» What this exercise asks:
a – Please say whether each statement below agrees with the methods excerpt, answering yes or no and quoting the words of the excerpt that decide it. (i) The expression cultures were induced with 0.4 mM IPTG. (ii) Protein concentration was measured by the Bradford method. (iii) The MIC experiments were done twice.
b – Rewrite the paragraph of the methods excerpt that begins "Strains E. coli BL21 (DE3)" as a short numbered list of steps, keeping its main facts.

━━━━━ Excerpt provided

The plasmids, pLMF02, pLMF02:: cat, and pLMF02:: cat, were introduced into R. anatipestifer ATCC 11845, respectively, by the method described previously (Liao et al., 2015). The transconjugants were selected on TSA plates supplemented with Cfx (1 μg/ml) and Kan (40 μg/ml). The complementation strains, RA-ATCC11845 (pLMF02), RA-ATCC11845 (pLMF02:: cat), and RA-ATCC11845 (pLMF02:: cat), were identified by PCR analysis.

Expression and purification of CAT and CATH79A his-tagged proteins

Strains E. coli BL21 (DE3) (pET30a:: cat-s) and E. coli BL21 (DE3) (pET30a:: cat -s) were grown overnight in LB medium containing Kan (100 μg/ml). Stationary-phase cultures were diluted to an OD600 of 0.05 in 500 ml of LB medium containing Kan (100 μg/ml) and incubated with shaking at 37°C until the culture density reached an OD600 of 0.6. Cells were then induced with 0.4 mM of isopropyl β-D-1-thiogalactopyranoside (IPTG) and reincubated at 37°C. The cells were harvested by centrifugation for 10 min at 8,000 rpm at 4°C, and then the pellet was resuspended in lysis buffer (20 mM Tris-HCl, pH 8.0; 50 ml) and sonicated. The cell lysate was clarified by centrifugation to eliminate cell debris and then applied to a metal affinity resin column that was equilibrated with the same buffer. The column was successively washed with buffers containing 20 mM, 50 mM imidazole, and phosphate buffer (pH 4.4 and 5.0, respectively). Recombinant proteins were ultrafiltered with storage buffer (20 mM Tris-HCl, pH 7.8). The protein purity was assessed using sodium dodecyl sulfate polyacrylamide gel electrophoresis (SDS-PAGE) followed by Coomassie Blue staining. Protein concentration was determined using the BCA method with bovine serum albumin as the standard.

Minimum inhibitory concentration (MIC) testing

Chloramphenicol MIC tests for deletion mutants and complementary strains were performed in 96-well microtiter plates according to the Clinical and Laboratory Standard Institute criteria (CLSI, 2015). E. coli ATCC 25922 was used as a quality-control strain. The turbidity of the inocula was adjusted to 107 CFU/ml (100 μl/well). An inoculated broth containing no antibiotics was included as positive control, and a tube of uninoculated broth was used as negative control. The experiments were repeated three times.

━━━━━━━━━━
━━━━━ Listed records

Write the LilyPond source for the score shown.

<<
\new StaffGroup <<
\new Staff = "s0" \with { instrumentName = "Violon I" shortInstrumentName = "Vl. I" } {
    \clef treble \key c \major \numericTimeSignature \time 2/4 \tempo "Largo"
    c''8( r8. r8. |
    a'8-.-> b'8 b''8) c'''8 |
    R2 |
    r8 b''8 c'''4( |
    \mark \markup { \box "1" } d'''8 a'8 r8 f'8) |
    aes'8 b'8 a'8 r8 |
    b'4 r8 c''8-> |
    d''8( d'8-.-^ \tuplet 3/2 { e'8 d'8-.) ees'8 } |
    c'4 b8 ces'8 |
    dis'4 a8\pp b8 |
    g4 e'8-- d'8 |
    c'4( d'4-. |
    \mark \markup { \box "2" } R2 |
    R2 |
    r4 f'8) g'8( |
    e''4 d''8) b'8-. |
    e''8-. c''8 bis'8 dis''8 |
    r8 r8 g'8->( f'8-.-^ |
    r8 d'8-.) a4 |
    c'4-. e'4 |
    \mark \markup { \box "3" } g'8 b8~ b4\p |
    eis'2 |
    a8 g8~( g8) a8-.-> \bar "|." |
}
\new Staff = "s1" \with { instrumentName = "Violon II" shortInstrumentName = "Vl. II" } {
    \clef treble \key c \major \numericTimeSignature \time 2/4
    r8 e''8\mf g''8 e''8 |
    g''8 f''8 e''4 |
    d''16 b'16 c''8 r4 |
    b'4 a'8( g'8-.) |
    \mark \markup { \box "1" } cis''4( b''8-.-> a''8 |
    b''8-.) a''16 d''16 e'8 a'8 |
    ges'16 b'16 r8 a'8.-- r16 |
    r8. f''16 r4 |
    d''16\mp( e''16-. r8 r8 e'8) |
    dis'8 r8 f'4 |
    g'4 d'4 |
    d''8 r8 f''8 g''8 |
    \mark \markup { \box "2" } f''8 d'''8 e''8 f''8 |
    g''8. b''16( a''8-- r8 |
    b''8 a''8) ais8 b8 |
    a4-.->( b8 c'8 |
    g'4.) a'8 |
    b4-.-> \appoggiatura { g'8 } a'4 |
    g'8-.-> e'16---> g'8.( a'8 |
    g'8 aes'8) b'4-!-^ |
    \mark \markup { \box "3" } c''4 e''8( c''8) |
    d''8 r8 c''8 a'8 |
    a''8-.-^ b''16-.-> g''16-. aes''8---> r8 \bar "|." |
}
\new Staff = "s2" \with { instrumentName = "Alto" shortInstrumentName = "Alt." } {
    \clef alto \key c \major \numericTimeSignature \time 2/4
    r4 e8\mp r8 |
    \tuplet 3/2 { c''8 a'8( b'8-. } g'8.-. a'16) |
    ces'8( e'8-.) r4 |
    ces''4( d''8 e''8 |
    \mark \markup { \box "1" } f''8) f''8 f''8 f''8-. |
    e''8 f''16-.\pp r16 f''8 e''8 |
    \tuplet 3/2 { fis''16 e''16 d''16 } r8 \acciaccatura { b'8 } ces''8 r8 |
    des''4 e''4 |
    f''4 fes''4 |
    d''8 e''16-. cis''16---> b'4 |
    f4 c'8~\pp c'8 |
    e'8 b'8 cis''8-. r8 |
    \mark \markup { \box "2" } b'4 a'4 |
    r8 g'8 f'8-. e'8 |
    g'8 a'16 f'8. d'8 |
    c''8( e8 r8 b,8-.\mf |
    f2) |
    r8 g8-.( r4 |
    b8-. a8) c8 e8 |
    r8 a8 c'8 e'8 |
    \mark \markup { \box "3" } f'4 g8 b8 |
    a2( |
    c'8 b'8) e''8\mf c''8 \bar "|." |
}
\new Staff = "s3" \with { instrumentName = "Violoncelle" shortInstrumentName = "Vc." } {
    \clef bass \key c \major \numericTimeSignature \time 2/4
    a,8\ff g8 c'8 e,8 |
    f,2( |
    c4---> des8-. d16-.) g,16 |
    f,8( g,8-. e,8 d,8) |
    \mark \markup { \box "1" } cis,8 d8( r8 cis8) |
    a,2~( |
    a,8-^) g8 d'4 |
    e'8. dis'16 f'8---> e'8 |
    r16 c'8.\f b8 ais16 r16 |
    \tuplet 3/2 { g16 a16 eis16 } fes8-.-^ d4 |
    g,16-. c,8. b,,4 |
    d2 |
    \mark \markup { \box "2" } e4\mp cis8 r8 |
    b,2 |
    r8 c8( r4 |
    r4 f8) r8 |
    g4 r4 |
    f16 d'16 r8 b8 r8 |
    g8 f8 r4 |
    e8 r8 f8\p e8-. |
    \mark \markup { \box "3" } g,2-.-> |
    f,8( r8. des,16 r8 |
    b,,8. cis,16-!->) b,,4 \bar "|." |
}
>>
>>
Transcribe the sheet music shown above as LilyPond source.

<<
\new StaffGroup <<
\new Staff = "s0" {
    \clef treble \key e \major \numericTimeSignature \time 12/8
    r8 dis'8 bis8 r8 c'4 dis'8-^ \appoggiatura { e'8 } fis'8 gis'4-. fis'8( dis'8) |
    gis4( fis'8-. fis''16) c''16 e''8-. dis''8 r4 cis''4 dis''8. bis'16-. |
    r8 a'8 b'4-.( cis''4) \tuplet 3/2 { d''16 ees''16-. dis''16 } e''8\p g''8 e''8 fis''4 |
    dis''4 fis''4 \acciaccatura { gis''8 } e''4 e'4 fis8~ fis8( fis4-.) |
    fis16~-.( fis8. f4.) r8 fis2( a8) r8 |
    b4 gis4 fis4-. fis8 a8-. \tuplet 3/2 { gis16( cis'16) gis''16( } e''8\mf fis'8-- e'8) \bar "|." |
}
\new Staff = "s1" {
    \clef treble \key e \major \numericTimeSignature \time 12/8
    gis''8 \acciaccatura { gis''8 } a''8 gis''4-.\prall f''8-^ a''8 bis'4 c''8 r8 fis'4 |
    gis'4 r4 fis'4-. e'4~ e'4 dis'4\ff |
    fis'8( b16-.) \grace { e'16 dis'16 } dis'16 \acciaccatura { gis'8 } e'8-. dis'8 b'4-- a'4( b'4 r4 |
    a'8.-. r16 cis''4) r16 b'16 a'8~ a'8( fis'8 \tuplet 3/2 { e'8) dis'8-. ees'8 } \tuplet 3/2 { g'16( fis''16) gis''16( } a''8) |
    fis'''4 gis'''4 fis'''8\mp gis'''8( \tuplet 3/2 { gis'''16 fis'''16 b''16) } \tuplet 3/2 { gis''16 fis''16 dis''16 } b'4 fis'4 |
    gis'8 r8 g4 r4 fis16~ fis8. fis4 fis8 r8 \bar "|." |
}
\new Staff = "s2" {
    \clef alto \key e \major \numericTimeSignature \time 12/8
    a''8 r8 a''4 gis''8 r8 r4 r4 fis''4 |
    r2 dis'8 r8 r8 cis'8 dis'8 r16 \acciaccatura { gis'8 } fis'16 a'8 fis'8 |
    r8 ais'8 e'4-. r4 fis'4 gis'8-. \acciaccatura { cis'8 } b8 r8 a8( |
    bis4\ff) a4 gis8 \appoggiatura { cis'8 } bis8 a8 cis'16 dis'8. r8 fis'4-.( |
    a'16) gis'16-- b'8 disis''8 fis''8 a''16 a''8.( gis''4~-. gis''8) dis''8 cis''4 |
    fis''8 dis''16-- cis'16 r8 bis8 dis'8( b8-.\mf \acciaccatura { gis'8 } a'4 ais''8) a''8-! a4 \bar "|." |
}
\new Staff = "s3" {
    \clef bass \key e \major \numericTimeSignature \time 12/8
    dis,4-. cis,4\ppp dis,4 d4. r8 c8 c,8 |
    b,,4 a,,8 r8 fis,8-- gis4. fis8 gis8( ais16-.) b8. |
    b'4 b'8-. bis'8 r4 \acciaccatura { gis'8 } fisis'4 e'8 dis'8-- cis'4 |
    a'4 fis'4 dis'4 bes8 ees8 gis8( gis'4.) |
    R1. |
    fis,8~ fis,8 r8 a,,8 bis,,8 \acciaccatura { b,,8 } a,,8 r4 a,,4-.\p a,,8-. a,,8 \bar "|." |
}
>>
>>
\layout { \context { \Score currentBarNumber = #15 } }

━━━━━━━━━━

» Expected results:
a –
(i) Yes: "Cells were then induced with 0.4 mM of isopropyl β-D-1-thiogalactopyranoside (IPTG)"
(ii) No: "Protein concentration was determined using the BCA method with bovine serum albumin as the standard."
(iii) No: "The experiments were repeated three times."

b –
1. Grow the two E. coli BL21 (DE3) expression strains overnight in LB medium with Kan (100 μg/ml).
2. Dilute the stationary-phase cultures to OD600 0.05 in 500 ml of the same medium, and shake at 37°C until OD600 reaches 0.6.
3. Induce with 0.4 mM IPTG, and incubate again at 37°C.
4. Harvest the cells by centrifugation (10 min, 8,000 rpm, 4°C), resuspend the pellet in 50 ml of lysis buffer (20 mM Tris-HCl, pH 8.0), and sonicate.
5. Clear the lysate by centrifugation, and load it onto a metal affinity resin column equilibrated with the same buffer.
6. Wash in turn with buffers containing 20 mM and 50 mM imidazole and with phosphate buffer (pH 4.4 and 5.0).
7. Ultrafilter the recombinant proteins into storage buffer (20 mM Tris-HCl, pH 7.8).
8. Check purity by SDS-PAGE with Coomassie Blue staining, and measure concentration by the BCA method with bovine serum albumin as the standard.